Did Erich Heckel create the painting "Park von Dilborn II" before or after July 28, 1914? The gray overcast sky, the predominance of restrained green tones, the dominant negative diagonal, the three pointed dark green accents in the upper right, probably poplars or narrow fir trees, but which appear here like the cypresses in Italian cemeteries, which Heckel knew very well from his intensively processed trip to Italy in 1909, all point to a later date. Heckel had, however, been with Heinrich Nauen in Dilborn in the spring of 1914. Of course, the painting may well have been created later in the Berlin studio. However, the luminosity of the colors of the Dresden years had already disappeared from his paintings since 1912/13, form and color often dissonant to the point of tearing, as if he too was formulating premonitions like Ludwig Meidner at the same time. In 1914, Heinrich Nauen painted a series of views of the park in Dilborn in a very similar color scheme but with more harmonious forms. Heckel also painted a series of six paintings of the park and the surrounding landscape of Dilborn. Heckel's exploration of form comes close to a breaking point in these paintings, if only because of their proximity to the works by Nauen, before July 28, after which he fell silent. The few paintings of the following years were characterized by the experience of war. In this painting from the first half of 1914, Heckel, like Meidner, who worked with him in Berlin, recognized the tense, overpowering forces of the time in a visionary way. Powerful wedges penetrate the composition from the right and left and shoot even more sharply upwards behind them. Only on the left does a protruding tree attempt harmony, but it is already too dishevelled: a grandiose landscape world in the peripeteia of time at a moment in which what follows was not yet recognizable.

In the spring of 1922, Erich Heckel stayed in the Salzkammergut and this painting "Mountain Landscape" shows the 2,713 m high Watzmann, the central mountain range of the Berchtesgaden Alps, in the background. After a brief resurgence of expressive form and color in Heckel's work after the end of the war, his form calmed down in the "Reisebilder" of the 1920s, following reality again, but only in its basic outlines. Generous, two-dimensional fields of color still stretch between them without any approach to New Objectivity precision. The color itself retains its expressive autonomy, in the landscapes often a strong green-blue sound, here with pink trees and also pink scree fields in the blue of the picture-dominating peak, which rises into the white clouds. Heckel is making his own personal contribution to post-Expressionist art. Despite its high degree of independence, this can certainly be apostrophized as Magical Realism, which is characterized by a high degree of sobriety and clarity and thus has nothing in common with the Romanticism repeatedly invoked in comparisons.

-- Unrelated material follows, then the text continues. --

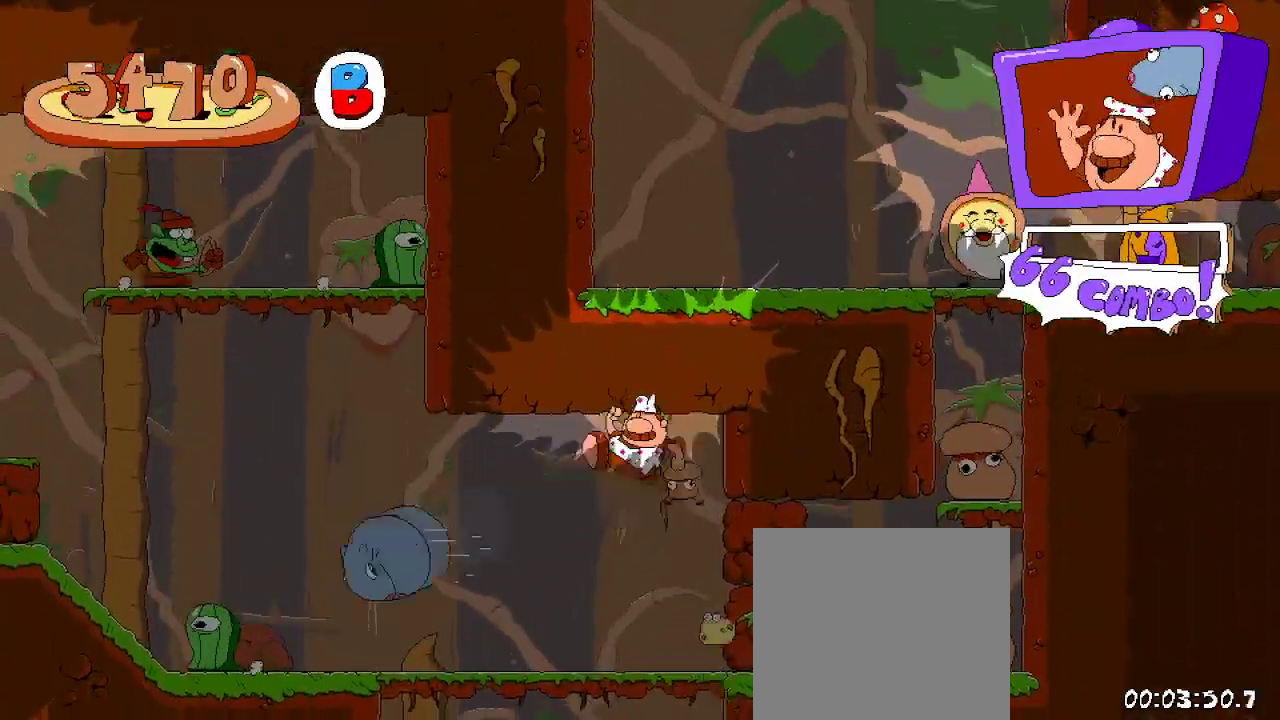
{"buttons": ["R2", "DPAD_LEFT"], "left_stick": "center", "right_stick": "center"}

In the 1950s, Erich Heckel spent several summer months working in the Engadin. Often at high altitudes above the tree line and in all weathers. In these Engadine mountain landscapes, Heckel was not interested in heroic mountains and grandiose cliffs, but in the solitude and desolation, the great tranquillity and the reflections of the weather in the landscape, its play of colors on the rocks, slopes, Alps, waters and above all on ice and snow, which he knew how to create like no other with the post-expressive means of Modern art . On these mountain slopes, whose rocky peaks - here in "Berghänge (Berghänge bei Corviglia)" the "Trais Fluors", the Three Flowers near Celerina - grow out of wide slopes, an all-encompassing diffuse pink evening light plays on the bare stone and on the greenery, which becomes denser towards the bottom, even in the bright clouds above, perhaps intensified by reddish Scirrocco dust from the Sahara, which can be particularly noticeable at the heights of the Alpine ridges. A typical and exemplary painting from this Engadine group of works by Erich Heckel, which is dedicated to that zone of the earth in which man can usually only be a short-term guest.

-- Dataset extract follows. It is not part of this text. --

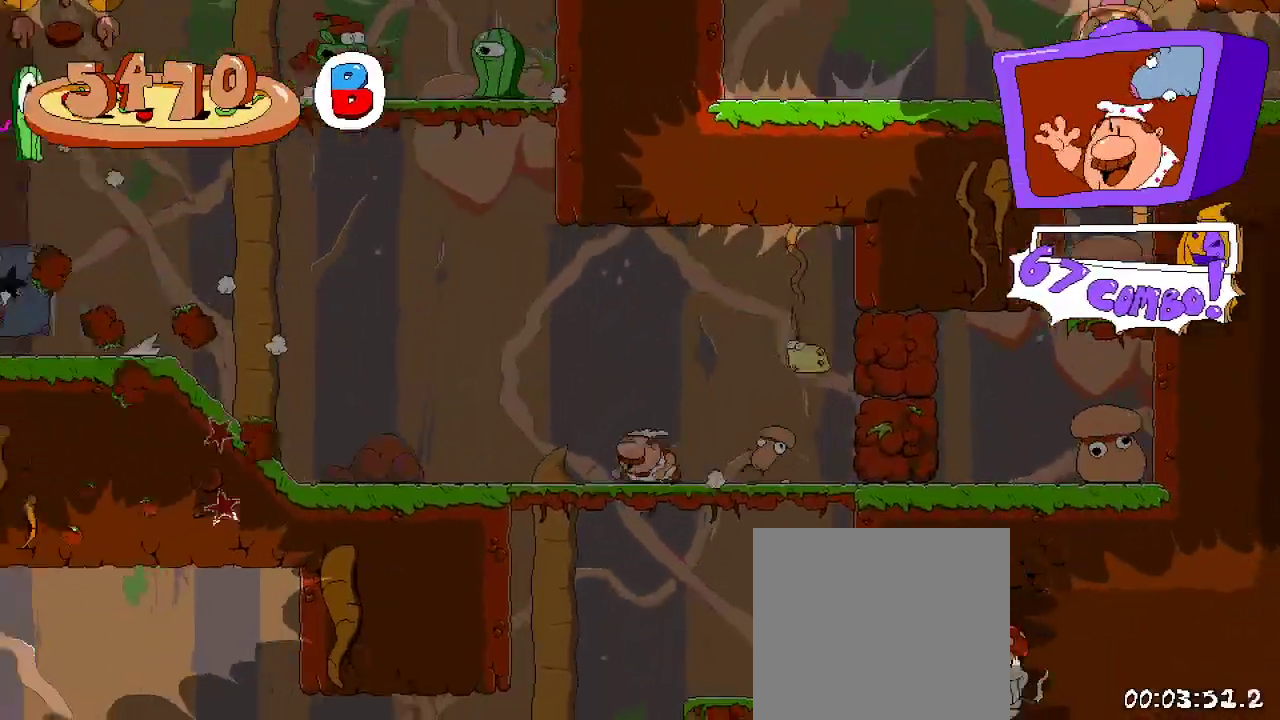
{"buttons": ["R2", "DPAD_LEFT"], "left_stick": "center", "right_stick": "center", "events": []}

The "Vegetable Still Life" from 1943 by the Berlin painter Karl Hofer is probably not one of Hofer's repetitions of destroyed paintings that began after the studio fire of 1943. Rather, it is probably an authentic work from this period. If Hofer did not lose sight of Cézanne in some of his other still lifes from this year, the old masters of the Netherlands seem to have been the inspiration here, naturally all in the brushstroke and the colorfulness of Hofer's late expressive new objectivity. Cauliflower, green and red kohlrabi, peppers: vegetables that could ripen in and around Berlin in the late summer/autumn of 1943. Except for the lemon, which probably came from the south, and a type of cucumber in a curved shape on the front right, or perhaps "Shotis Puri", a special Georgian bread.

Ernst Ludwig Kirchner met the forest warden and dancer Hugo Biallowons (Sensburg 1879 - 1916 Verdun) in 1914 as a close friend and companion of the archaeologist and art historian Botho Graef (1857 Berlin - Königstein 1917). In the same year he painted "Portrait of Hugo" The early death of Hugo Biallowons at Verdun in 1916 was a great shock to Kirchner. His partner Prof. Botho Graef died of a broken heart a few months later. The loss of these two pillars shook his mental stability through the horrors of the First World War, ultimately leading to existential fear and Kirchner's breakdown, illness and long stays in sanatoriums. This makes his artistic production during this time all the more remarkable. His most important works were created during these difficult, fateful years.

Technically, Ernst Ludwig Kirchner's painting "Tall Pines in front of a Hilly Landscape" is unique because it is painted on wood. Kirchner practically always used canvas for oil painting, only in a few cases cardboard. It is not unique, but it is nevertheless special: It is painted on both sides, once in the early 1920s and the second time in the early 1930s. However, this second painting, "Standing nude in yellow and pink" 1930-1932, Gordon 720 v., is obviously unfinished in this case and the overpainting should therefore really be classified as a rejection. However, the composition is also special or unique. Art history has known spiral, tall, lanky trees at least since the famous "Avenue of Middelharnis" by Meindert Hobbema. There are also a number of such tall, spindly trees, either individually or in small groups, which only have a small crown at the very top, in the work of Ferdinand Hodler. In this case, because this composition really is a special case in Kirchner's landscape painting, we can assume that Kirchner had Hobbema and Hodler in mind when he observed this motif in the Davos landscape and captured it for himself. After all, following in the footsteps of Segantini, Giacometti and Hodler, he had become the fourth great painter of Alpine landscapes in the Modern art , which he was well aware of. For this reason, he also had to devote himself to this special theme of solitary trees on tall, slender trunks. A task that he accomplished brilliantly and entirely to his liking. The taller of his two heroes even pierces the upper edge of the picture, as is usually the case with Kirchner: Kirchner's Davos landscape pure, in violent forms of green and brown tones under an equally violent blue and white sky.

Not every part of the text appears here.